Sí, por favor.
—La señorita Fernley había insistido en que Azucena preparara la sopa para el almuerzo de nuestro club. Le salió espantosa; todo el mundo lo pensó y algunos incluso lo dijeron en voz alta. Por desgracia, Azucena debió de oírlo, porque se retiró a la sede del club y se afanó en limpiar mesas que no necesitaban que las limpiaran.
—Pobre Azucena —dije.
—Bueno, puede que no opines lo mismo cuando escuches el resto de la historia. Si no fuera por aquella sopa tan horrible, quizá no hubieras llegado a nacer nunca.

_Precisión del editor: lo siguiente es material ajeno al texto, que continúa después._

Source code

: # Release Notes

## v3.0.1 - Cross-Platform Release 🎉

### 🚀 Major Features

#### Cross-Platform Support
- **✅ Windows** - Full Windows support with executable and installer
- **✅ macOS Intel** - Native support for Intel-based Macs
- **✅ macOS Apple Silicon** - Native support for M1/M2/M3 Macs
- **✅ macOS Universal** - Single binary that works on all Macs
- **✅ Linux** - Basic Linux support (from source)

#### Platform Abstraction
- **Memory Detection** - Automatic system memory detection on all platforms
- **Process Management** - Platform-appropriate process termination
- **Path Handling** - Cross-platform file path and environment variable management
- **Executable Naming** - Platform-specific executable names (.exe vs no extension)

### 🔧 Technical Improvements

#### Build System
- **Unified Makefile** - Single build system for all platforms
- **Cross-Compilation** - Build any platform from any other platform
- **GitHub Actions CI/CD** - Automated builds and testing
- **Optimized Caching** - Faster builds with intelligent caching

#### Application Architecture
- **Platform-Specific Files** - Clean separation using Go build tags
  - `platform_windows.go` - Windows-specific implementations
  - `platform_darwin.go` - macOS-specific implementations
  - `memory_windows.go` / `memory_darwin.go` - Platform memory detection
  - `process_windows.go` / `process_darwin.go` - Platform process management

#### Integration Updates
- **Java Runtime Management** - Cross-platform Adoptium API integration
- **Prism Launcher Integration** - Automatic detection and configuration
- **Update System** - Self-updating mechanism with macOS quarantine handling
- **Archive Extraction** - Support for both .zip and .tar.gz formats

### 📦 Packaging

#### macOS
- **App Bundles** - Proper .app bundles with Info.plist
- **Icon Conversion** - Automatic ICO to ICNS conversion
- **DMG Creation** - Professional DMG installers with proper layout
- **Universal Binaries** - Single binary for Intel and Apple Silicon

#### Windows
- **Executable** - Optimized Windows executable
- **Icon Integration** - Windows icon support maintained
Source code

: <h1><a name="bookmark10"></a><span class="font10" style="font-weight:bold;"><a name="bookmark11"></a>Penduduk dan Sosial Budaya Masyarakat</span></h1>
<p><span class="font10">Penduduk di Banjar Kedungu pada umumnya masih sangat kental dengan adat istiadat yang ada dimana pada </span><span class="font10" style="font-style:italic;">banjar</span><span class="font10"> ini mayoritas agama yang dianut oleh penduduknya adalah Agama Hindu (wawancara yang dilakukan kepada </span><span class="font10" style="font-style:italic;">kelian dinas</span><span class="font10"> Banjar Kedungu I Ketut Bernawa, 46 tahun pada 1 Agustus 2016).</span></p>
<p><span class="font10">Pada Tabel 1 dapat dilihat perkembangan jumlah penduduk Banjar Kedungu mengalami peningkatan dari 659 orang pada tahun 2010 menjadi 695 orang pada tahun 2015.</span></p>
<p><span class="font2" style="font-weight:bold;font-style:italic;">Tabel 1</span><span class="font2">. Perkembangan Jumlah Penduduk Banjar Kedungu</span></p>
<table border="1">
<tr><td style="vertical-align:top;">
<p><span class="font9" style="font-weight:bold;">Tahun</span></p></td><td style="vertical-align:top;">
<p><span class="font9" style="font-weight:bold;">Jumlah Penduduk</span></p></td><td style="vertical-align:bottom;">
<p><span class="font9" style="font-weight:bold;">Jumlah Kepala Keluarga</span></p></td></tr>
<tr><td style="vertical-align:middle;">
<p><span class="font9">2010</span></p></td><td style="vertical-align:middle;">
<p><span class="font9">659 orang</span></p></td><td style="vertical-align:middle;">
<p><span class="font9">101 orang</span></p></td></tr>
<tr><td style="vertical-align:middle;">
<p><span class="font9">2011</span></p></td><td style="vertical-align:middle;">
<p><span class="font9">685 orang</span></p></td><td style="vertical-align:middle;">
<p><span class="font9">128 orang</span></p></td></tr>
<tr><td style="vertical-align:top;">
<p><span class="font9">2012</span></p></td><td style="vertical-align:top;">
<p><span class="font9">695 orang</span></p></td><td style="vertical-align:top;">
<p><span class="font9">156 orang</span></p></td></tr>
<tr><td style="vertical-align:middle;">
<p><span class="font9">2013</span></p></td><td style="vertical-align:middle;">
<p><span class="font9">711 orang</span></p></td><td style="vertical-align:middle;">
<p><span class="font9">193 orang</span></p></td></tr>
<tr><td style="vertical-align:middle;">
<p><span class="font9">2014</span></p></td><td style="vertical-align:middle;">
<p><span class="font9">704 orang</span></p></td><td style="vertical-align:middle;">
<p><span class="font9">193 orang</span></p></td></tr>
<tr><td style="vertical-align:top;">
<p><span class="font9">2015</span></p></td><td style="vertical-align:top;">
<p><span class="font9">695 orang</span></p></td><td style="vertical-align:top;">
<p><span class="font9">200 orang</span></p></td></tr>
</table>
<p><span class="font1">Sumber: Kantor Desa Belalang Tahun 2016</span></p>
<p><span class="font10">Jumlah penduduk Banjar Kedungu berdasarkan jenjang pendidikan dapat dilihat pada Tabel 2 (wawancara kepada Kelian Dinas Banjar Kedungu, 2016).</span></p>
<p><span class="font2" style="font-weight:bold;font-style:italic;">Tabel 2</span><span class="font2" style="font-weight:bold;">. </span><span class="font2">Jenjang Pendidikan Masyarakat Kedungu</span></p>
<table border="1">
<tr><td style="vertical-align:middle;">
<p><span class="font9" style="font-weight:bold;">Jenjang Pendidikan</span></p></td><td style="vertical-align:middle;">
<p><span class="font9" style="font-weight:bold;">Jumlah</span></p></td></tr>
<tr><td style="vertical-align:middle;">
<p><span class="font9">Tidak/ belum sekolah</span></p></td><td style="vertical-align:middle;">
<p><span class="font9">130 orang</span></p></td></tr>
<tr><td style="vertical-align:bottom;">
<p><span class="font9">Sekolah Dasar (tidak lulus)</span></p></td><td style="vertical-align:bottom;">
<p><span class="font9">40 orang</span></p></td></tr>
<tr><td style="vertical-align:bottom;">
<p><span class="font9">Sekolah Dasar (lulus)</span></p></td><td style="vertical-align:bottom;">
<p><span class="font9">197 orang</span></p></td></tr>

Sabía lo que se acercaba y contuve la respiración para escucharlo.
—No sé muy bien cómo, tu padre consiguió terminarse su cuenco. Me quedé estupefacta, pero luego lo vi llevarse el cuenco a la cocina y pedirle a Azucena una segunda ración.
—¿Y también se la comió?
—Sí. Y, entre cucharada y cucharada, le hizo a Azucena una pregunta tras otra y, en un lapso de quince minutos, la cara de tu madre pasó de ser la de una chica tímida e incómoda a la de una joven segura de sí misma.
—¿Qué le preguntó?
—Eso no puedo decírtelo, pero, para cuando tu padre terminó de comer, era como si se conocieran de toda la vida.
—¿Supiste que se iban a casar?
—Bueno, recuerdo que pensé en lo afortunado que era que Harry supiera hervir un huevo, porque a Azucena nunca iba a gustarle pasar demasiado tiempo en la cocina. Así que, sí, creo que supe que se casarían.
—Y luego nací yo y luego ella murió.
—Sí.
—Pero, cuando hablamos de ella, cobra vida.
—Nunca lo olvides, Esme. Las palabras son nuestras herramientas de resurrección.